What the exercise asks:
From the data below, retype exactly the lines starting with the one that contains "candle: present [118,254,181,329]" and ending with the one that contains "house plant: present [410,296,470,440]", both included.

Data to examine:
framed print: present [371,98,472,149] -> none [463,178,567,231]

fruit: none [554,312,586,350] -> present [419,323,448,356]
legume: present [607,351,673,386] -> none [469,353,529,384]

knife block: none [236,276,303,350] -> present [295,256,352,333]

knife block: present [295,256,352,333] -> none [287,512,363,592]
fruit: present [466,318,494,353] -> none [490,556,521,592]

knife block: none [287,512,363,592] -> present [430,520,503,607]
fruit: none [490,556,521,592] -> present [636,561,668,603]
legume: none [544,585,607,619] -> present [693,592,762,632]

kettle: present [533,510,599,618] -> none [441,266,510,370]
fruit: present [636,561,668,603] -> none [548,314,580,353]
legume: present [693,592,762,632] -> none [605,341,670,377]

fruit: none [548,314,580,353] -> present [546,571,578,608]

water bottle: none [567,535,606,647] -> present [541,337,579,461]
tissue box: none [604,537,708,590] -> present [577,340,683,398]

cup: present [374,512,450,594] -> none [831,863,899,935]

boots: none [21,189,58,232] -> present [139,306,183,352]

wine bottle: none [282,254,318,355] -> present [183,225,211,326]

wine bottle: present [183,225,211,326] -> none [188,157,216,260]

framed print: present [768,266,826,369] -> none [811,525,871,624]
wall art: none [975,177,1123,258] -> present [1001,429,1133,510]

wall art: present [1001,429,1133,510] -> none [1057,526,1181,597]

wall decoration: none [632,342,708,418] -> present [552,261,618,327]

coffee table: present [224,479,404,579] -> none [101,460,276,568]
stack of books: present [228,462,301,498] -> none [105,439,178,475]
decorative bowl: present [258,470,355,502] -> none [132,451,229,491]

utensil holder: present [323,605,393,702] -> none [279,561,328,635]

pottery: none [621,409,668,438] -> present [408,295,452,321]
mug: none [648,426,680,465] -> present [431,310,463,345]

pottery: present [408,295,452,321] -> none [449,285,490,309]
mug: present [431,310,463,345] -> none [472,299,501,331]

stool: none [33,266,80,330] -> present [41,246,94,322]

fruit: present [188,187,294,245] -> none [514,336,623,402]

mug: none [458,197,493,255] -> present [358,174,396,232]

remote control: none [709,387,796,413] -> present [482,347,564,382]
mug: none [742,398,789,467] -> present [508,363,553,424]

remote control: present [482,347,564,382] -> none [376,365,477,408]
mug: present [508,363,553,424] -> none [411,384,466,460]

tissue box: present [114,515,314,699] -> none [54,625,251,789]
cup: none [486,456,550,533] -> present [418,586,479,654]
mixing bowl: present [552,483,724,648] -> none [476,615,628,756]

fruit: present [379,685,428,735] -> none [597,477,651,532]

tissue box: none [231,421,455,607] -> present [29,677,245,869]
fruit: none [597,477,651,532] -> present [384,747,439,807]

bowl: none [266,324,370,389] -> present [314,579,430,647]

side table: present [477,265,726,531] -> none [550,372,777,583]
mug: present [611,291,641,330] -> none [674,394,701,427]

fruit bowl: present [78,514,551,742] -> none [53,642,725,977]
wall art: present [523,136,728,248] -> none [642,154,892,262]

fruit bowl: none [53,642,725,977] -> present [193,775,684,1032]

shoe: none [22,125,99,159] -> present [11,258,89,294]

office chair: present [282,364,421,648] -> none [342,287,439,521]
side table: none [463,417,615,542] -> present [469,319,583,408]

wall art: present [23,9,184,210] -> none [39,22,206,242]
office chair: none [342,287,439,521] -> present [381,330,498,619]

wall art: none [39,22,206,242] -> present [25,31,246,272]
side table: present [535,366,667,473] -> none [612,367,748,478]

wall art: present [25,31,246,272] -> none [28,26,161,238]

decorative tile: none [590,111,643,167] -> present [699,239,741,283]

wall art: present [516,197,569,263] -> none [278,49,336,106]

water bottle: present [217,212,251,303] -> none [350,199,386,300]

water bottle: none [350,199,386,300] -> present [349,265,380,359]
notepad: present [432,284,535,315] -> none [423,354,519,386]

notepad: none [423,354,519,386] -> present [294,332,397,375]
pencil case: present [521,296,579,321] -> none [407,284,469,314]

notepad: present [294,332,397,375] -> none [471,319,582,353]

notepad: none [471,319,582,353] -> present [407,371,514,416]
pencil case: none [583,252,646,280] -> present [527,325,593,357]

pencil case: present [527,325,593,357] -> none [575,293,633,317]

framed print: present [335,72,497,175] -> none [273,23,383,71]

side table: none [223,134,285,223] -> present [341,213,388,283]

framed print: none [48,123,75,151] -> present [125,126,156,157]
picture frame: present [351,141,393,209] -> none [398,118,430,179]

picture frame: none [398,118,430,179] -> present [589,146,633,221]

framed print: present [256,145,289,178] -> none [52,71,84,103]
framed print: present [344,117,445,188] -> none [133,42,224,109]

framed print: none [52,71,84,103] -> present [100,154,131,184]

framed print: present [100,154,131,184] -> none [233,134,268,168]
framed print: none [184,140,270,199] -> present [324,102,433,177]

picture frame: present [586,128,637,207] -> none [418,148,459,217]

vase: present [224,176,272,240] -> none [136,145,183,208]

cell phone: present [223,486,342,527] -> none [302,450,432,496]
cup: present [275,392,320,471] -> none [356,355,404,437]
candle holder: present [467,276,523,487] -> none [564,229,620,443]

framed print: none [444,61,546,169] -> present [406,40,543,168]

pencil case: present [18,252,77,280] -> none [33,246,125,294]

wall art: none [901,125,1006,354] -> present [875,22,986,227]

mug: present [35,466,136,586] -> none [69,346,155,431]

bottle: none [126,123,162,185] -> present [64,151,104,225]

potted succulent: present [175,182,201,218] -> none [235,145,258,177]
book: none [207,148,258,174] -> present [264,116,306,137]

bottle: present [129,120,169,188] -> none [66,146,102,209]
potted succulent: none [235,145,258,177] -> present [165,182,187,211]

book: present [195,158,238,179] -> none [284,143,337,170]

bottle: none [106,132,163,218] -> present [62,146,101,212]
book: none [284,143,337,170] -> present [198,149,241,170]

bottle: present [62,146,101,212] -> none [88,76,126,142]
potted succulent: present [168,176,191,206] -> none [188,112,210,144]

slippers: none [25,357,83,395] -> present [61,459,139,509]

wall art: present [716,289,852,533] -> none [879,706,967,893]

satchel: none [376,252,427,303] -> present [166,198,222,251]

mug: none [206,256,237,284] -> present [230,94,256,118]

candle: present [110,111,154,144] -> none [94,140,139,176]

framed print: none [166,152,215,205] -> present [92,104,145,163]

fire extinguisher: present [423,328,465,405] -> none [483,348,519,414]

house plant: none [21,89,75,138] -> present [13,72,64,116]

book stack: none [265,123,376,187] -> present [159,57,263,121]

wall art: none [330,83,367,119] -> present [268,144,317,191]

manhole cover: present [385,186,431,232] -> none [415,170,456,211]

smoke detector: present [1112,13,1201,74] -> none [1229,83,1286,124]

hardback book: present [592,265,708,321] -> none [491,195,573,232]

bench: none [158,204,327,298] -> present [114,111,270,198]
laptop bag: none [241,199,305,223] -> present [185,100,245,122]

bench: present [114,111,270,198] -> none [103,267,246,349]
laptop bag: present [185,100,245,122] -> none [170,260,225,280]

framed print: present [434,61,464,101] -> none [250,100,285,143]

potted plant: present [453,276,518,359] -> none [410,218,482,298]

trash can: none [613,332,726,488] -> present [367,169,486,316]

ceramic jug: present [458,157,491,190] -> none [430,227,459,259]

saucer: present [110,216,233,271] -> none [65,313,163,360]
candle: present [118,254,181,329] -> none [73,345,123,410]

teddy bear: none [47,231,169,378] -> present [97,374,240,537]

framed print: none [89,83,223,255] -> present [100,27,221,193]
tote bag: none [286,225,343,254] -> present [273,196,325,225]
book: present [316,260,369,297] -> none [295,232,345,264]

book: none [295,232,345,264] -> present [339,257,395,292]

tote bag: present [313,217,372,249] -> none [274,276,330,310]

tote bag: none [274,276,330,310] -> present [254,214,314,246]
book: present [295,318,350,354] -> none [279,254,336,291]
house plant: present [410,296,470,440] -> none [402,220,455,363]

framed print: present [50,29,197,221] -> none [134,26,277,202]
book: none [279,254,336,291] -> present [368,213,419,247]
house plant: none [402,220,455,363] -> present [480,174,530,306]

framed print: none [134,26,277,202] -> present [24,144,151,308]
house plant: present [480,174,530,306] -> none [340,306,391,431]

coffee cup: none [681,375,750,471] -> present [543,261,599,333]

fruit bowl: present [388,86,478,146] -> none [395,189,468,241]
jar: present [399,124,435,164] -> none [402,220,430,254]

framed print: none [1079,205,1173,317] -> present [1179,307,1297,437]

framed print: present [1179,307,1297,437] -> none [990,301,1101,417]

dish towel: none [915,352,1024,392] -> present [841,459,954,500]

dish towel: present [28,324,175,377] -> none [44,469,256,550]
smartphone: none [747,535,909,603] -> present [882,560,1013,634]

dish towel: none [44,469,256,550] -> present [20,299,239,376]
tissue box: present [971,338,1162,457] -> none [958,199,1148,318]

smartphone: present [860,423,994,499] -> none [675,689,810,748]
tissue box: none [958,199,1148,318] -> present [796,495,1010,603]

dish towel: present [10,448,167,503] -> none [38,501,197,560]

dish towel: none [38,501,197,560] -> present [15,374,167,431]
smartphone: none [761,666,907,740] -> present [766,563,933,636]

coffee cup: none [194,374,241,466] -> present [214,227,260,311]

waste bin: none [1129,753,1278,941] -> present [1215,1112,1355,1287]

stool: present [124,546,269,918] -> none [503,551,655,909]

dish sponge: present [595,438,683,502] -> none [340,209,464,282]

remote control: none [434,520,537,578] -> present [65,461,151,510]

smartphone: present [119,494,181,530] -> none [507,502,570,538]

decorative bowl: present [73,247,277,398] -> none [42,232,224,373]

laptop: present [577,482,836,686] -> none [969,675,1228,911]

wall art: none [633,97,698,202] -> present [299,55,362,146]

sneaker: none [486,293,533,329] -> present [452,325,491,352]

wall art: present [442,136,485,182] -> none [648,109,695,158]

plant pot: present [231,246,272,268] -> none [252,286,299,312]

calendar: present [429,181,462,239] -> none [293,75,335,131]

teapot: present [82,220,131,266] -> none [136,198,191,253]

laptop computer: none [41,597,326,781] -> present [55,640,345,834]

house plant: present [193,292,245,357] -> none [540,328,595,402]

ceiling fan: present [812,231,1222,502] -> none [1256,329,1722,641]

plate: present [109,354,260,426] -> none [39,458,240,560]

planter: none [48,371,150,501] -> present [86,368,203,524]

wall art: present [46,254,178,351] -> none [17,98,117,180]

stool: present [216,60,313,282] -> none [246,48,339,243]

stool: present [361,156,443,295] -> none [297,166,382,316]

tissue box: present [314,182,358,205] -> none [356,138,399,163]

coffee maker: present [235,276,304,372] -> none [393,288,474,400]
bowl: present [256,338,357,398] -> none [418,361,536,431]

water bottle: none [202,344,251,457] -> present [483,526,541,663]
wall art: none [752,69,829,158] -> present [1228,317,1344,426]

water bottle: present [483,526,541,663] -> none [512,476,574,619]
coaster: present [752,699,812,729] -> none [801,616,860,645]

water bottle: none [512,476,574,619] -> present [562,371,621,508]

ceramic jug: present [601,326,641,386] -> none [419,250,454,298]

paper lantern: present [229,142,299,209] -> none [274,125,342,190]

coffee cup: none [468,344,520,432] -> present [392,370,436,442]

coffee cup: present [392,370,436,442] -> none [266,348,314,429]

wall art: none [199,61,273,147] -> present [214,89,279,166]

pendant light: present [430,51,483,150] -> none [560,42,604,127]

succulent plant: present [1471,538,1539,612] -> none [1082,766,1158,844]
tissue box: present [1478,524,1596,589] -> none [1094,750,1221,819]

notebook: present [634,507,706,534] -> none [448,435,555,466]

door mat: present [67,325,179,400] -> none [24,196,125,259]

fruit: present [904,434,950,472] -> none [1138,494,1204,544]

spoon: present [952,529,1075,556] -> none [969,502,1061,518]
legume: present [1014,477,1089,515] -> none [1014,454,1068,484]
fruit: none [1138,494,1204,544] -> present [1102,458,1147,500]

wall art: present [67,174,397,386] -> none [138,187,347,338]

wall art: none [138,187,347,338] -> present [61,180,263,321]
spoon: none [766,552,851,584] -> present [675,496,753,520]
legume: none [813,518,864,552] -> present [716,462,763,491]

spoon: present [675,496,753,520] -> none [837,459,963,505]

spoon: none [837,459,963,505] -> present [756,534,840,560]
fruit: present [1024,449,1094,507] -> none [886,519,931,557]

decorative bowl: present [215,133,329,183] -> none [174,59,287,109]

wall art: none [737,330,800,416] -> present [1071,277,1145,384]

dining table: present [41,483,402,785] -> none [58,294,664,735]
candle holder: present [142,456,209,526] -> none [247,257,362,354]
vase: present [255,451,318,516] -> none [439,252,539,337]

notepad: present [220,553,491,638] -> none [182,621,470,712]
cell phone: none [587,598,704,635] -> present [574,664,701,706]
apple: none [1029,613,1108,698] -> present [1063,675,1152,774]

Exercise response:
candle: present [118,254,181,329] -> none [73,345,123,410]

teddy bear: none [47,231,169,378] -> present [97,374,240,537]

framed print: none [89,83,223,255] -> present [100,27,221,193]
tote bag: none [286,225,343,254] -> present [273,196,325,225]
book: present [316,260,369,297] -> none [295,232,345,264]

book: none [295,232,345,264] -> present [339,257,395,292]

tote bag: present [313,217,372,249] -> none [274,276,330,310]

tote bag: none [274,276,330,310] -> present [254,214,314,246]
book: present [295,318,350,354] -> none [279,254,336,291]
house plant: present [410,296,470,440] -> none [402,220,455,363]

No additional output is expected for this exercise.